Job — Every line below that holds the string "status" should be copied out.

── Records for this task

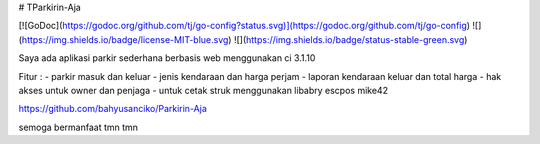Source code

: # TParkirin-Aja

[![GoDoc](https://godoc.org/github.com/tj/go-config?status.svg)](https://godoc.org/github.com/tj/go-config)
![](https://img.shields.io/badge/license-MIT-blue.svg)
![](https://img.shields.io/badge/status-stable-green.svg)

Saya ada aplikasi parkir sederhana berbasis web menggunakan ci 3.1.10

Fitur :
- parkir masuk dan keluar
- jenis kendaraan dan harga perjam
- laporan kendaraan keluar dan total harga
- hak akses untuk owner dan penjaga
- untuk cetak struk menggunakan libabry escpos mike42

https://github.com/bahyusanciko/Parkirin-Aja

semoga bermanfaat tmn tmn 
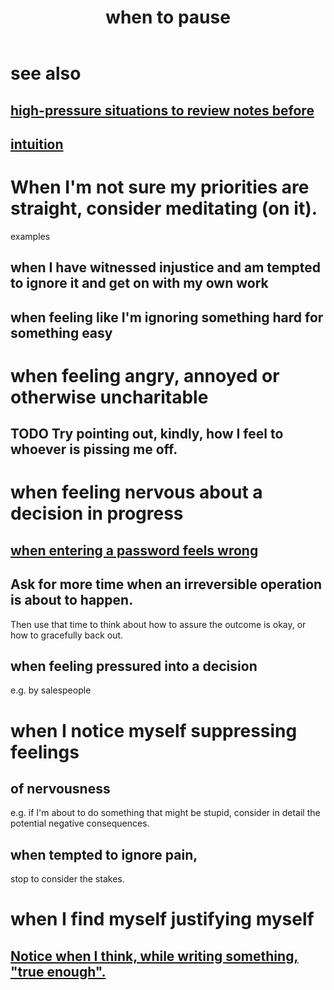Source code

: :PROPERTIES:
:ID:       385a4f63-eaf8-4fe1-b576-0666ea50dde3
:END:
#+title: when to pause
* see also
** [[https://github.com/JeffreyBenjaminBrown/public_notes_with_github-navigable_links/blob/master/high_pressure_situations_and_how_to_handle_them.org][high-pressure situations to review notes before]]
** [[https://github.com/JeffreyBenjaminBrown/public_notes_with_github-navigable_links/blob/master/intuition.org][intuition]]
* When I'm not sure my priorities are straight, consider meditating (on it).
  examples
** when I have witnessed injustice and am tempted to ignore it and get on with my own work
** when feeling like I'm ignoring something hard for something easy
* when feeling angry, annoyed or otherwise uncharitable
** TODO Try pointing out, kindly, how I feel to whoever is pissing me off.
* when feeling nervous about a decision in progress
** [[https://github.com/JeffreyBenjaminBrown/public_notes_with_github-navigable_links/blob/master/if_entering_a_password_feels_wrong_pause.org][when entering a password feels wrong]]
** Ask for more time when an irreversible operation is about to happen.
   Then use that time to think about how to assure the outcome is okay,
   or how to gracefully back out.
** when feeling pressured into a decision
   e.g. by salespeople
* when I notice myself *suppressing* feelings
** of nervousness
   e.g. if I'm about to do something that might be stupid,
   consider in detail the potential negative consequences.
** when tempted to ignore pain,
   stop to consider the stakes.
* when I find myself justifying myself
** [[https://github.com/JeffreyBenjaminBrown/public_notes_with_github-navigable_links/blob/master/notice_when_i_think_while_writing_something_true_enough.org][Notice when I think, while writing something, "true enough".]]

────

Output for this exercise —
[![GoDoc](https://godoc.org/github.com/tj/go-config?status.svg)](https://godoc.org/github.com/tj/go-config)
![](https://img.shields.io/badge/status-stable-green.svg)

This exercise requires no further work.